- **Activity**: Rewrite the text of the records below with "méticuleusement" replaced by "soigneusement" and everything else unchanged, leaving out the pictures.

Data section start

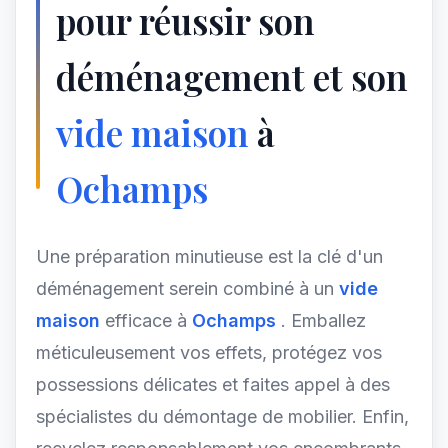
pour réussir son
déménagement et son
vide maison
à
Ochamps
Une préparation minutieuse est la clé d'un
déménagement serein combiné à un
vide
maison
efficace à
Ochamps
. Emballez
méticuleusement vos effets, protégez vos
possessions délicates et faites appel à des
spécialistes du démontage de mobilier. Enfin,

Data section end

- **Output**:
pour réussir son
déménagement et son
vide maison
à
Ochamps
Une préparation minutieuse est la clé d'un
déménagement serein combiné à un
vide
maison
efficace à
Ochamps
. Emballez
soigneusement vos effets, protégez vos
possessions délicates et faites appel à des
spécialistes du démontage de mobilier. Enfin,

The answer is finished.